Until quite recently, non-Slavistic scholarship has tended to look at this period of European folklore history as the de facto starting point for the significant history of the vampire. The features of the vampire that eventually coalesced, in 1897, into the fictional Count Dracula were thus drawn entirely from the claims made in a small number of village centers that were located along a boundary or fault line where residual post-Inquisition witch beliefs had mixed with boundary vampire beliefs. The vampire was thus incorporated as an isolated demonological entity sui generis into literate and symbolic European discourse without further regard for the extended (South) Slavic folkloric network of which he constituted but one node. If there was hysteria to the south of the Danube, there was equal hysteria on the part of the Enlightenment rationalists hastening to ensure that violent religious persecution, especially that based upon conceptions of the anti-divine, did not rise again..

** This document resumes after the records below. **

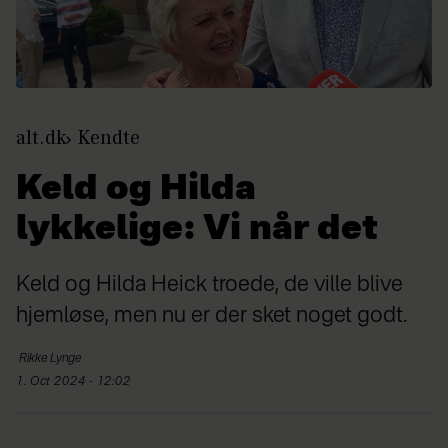
alt.dk
Kendte
Keld og Hilda
lykkelige: Vi når det
Keld og Hilda Heick troede, de ville blive
hjemløse, men nu er der sket noget godt.
Rikke
Lynge
1. Oct 2024 - 12:02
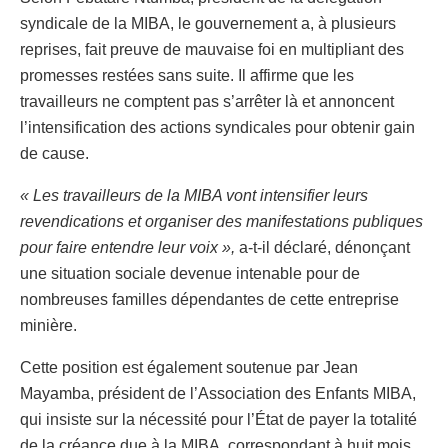
syndicale de la MIBA, le gouvernement a, à plusieurs
reprises, fait preuve de mauvaise foi en multipliant des
promesses restées sans suite. Il affirme que les
travailleurs ne comptent pas s’arrêter là et annoncent
l’intensification des actions syndicales pour obtenir gain
de cause.
« Les travailleurs de la MIBA vont intensifier leurs
revendications et organiser des manifestations publiques
pour faire entendre leur voix »,
a-t-il déclaré, dénonçant
une situation sociale devenue intenable pour de
nombreuses familles dépendantes de cette entreprise
minière.
Cette position est également soutenue par Jean
Mayamba, président de l’Association des Enfants MIBA,
qui insiste sur la nécessité pour l’État de payer la totalité
de la créance due à la MIBA, correspondant à huit mois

Approach: It is certainly inadvisable at this point to make too much of the historical accidents that allow us, especially in the so-called West, to rely upon the notion that there is some actual, traceable historical or cultural boundary between Eastern and Western Europe. One does not wish to again reify the idea of “Eastern Europe” after it has been so competently discharged by Maria Todorova. Yet I would propose that the reconfiguration, indeed the Hermetic theft, of the vampire mytheme, which ultimately contributes to the larger urbanizing process by which oral folklore is eventually supplanted by literature and then cinema, constitutes a kind of political action. The assumptions that lie behind such negligent semantic acquisition are responsible for the fact that almost a century must pass after the publication of Dracula before it ceases to be commonly accepted that the vampire is of Romanian (Transylvanian) provenance.

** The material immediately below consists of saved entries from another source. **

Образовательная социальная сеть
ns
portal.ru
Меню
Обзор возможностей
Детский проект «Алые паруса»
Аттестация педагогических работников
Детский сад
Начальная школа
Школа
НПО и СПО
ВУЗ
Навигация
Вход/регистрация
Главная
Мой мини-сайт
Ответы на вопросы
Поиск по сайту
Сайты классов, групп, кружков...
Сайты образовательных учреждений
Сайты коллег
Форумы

Conclusions: I propose, therefore, to examine more closely the reasons for this miscarriage of scholarly justice: though it is evident that non-Slavic interest in the vampire was a pretext for promoting a medical materialist agenda over the irrationalism and supernaturalism of the previous centuries, the question remains, why was there such a willingness (a) to give credence to the reports of waking dead among village townspeople on the part of van Swieten or Flückinger or Dom Calmet that they took such pains to explain away the fabulates rather than observe the folkloric activity itself, and (b) to ignore from that time forward the vampire’s kinship to other notions within the fairly extensive system South Slavic folklore? To answer these questions, a closer investigation of the motives and texts of the reports sent back into non-Slavic Europe will be a starting point: what question did these intrepid researchers think they were answering (whose purpose were they serving)? We must also look at how the researchers and investigators borrowed their versions of the mysterious events, as well as their interpretations, from each other and those that had gone before. An interesting consequence of such an impacted and incestuous mode of reportage, which indeed seems to be a longlasting characteristic of “Western” journalism about the Balkans, is that the scapegoat function of the Balkan village vampire came into literary Europe undetected, which allowed the ambiguous nature of this folkloric character to be disguised as evil. The symbolic use of the vampire hastened the demise of the folkloric one.